I’m studying Section 1 in the addiction recovery manual and it talks about HONESTY. One of the things it says is:
…considering the costs of your addiction. You can list what is important to you. Look at your family and social relationships, your relationship to God, your spiritual strength, your ability to help and bless others, your health. Then look for contradictions between what you believe in and hope for and your behavior. Consider how your actions undermine what you value. You can pray that the Lord will help you see yourself and your life as He sees it – with all your divine potential – and what you risk by continuing in your addiction. A recognition of what you lose by indulging in your addiction can help you find the desire to stop.
I could continue copying from the manual…
I think this information is poignant to my progress in overcoming this addiction. My addiction to pornography, lust, masturbation and sex has been something I’ve battled with off and on since I was in 5th or 6th grade.
As I make a list of things that are important to me now, I realize how much I have to lose if my behavior doesn’t change.
What is important to me?
- My membership in the Church
- My relationship with God
- My testimony
- Extended family
- My job & businesses
- Friendships at work
- My health
- My calling
- The young men I work with
- The influence I can potentially have on them for good
- My mission & the people I taught there
How does my addiction undermine what I truly value?
- Becky: as I look at pornography or lust after women, my relationship and closeness with Becky drastically suffers. Not only am I coveting other women, but my attraction to Becky can be flawed. Not only that, but the way I treat Becky can change too: as I’m caught in my addiction I’m generally frustrated and short tempered, easily agitated, and mean. Becky is my best friend, my sweet heart, the perfect fit for me. I’m so blessed to have such an amazing wife, mother to our children – I would never want to damage our relationship more than I already have.

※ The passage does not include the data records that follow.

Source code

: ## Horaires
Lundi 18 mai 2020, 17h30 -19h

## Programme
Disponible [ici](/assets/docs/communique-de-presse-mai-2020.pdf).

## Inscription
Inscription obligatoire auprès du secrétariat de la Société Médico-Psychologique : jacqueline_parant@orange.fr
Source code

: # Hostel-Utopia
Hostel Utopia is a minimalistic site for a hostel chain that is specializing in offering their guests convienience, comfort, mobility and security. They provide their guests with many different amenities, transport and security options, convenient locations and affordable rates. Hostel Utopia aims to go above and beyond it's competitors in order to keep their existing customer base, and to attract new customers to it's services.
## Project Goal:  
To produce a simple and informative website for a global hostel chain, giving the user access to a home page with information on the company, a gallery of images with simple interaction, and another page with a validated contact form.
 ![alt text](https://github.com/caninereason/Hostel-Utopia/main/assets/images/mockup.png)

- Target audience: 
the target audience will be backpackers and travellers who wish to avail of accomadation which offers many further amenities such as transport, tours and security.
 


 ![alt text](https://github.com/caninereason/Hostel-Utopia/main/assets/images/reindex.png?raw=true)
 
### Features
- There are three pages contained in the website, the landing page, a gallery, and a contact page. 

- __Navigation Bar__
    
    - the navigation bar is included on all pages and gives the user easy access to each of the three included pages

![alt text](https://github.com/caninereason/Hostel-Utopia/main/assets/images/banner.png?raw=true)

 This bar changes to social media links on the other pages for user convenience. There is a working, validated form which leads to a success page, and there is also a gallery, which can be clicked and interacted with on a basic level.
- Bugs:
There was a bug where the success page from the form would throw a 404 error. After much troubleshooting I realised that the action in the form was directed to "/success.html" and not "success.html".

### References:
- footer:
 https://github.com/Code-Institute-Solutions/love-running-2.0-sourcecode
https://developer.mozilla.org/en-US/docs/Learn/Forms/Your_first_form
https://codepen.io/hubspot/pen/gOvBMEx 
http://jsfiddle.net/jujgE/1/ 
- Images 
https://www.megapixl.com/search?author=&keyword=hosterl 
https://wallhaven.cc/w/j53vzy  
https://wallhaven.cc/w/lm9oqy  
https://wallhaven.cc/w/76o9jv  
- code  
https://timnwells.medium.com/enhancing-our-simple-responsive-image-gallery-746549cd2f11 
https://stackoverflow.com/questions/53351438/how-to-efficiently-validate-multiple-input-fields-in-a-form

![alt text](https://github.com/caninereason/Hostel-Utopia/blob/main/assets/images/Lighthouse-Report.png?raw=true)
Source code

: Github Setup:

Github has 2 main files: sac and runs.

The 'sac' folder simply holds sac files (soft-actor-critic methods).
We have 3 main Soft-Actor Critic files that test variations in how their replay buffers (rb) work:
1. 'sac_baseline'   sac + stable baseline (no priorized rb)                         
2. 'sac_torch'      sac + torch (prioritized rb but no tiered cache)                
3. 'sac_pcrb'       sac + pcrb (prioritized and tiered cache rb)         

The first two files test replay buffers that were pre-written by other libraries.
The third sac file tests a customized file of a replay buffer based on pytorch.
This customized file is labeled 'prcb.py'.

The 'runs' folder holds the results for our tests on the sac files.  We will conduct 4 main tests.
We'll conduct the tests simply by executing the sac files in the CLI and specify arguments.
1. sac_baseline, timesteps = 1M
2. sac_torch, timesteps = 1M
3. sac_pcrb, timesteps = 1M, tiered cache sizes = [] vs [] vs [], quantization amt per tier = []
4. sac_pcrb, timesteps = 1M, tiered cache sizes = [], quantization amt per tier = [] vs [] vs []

- Caleb: the way I treat Caleb also suffers, for similar reasons noted above. I’m not patient with him; I don’t have the excitement to play with him, and the Spirit is not there to guide me as to how I can best raise Caleb in righteousness. Although he has no idea about my problems with pornography, he can “feel” that something is different.
- Madi: my relationship with Madi suffers for the same reasons. Not only that, but my respect for women overall is affected. The only way I can truly raise my kids in this difficult world is with the help of the Spirit. Any “dabbling” with pornography or lust takes the Spirit right out of our lives; when that’s gone, things are a lot more difficult.
- Chloe: she’s so little. I love her so much and know that NOW is the time, the most important time, that I overcome this addiction with the help of my Heavenly Father, my sponsor, and the addiction recovery program. I’m grateful I’ve committed to making this program an important part of my life.
- My membership in the Church: there are some obvious consequences that can and have come due to this addiction – not being able to bless others, not being able to take the sacrament, temple attendance, exercising my priesthood, fulfilling callings, not being able to be called to serve, not making the necessary progress to achieve one of my overall goals: to serve multiple missions with Becky and my family, not realizing my full spiritual potential and influence due to lack of the Spirit, doing some of these things unworthily, etc.
- My relationship with God: this has suffered the most. Not only do I feel weird praying, but the closeness I’ve felt in the past hasn’t been there for quite some time. It has come and gone from time to time, but my prayers seem to be shallow and not well thought out. Scripture study is one of the ways I’ve felt I can get this back but my CONSISTENCY with the two basic things – personal scripture study and prayer – has been weak at best.
It really helps to write this information out so I can “see” the effects my addiction has on the people and things I care most about.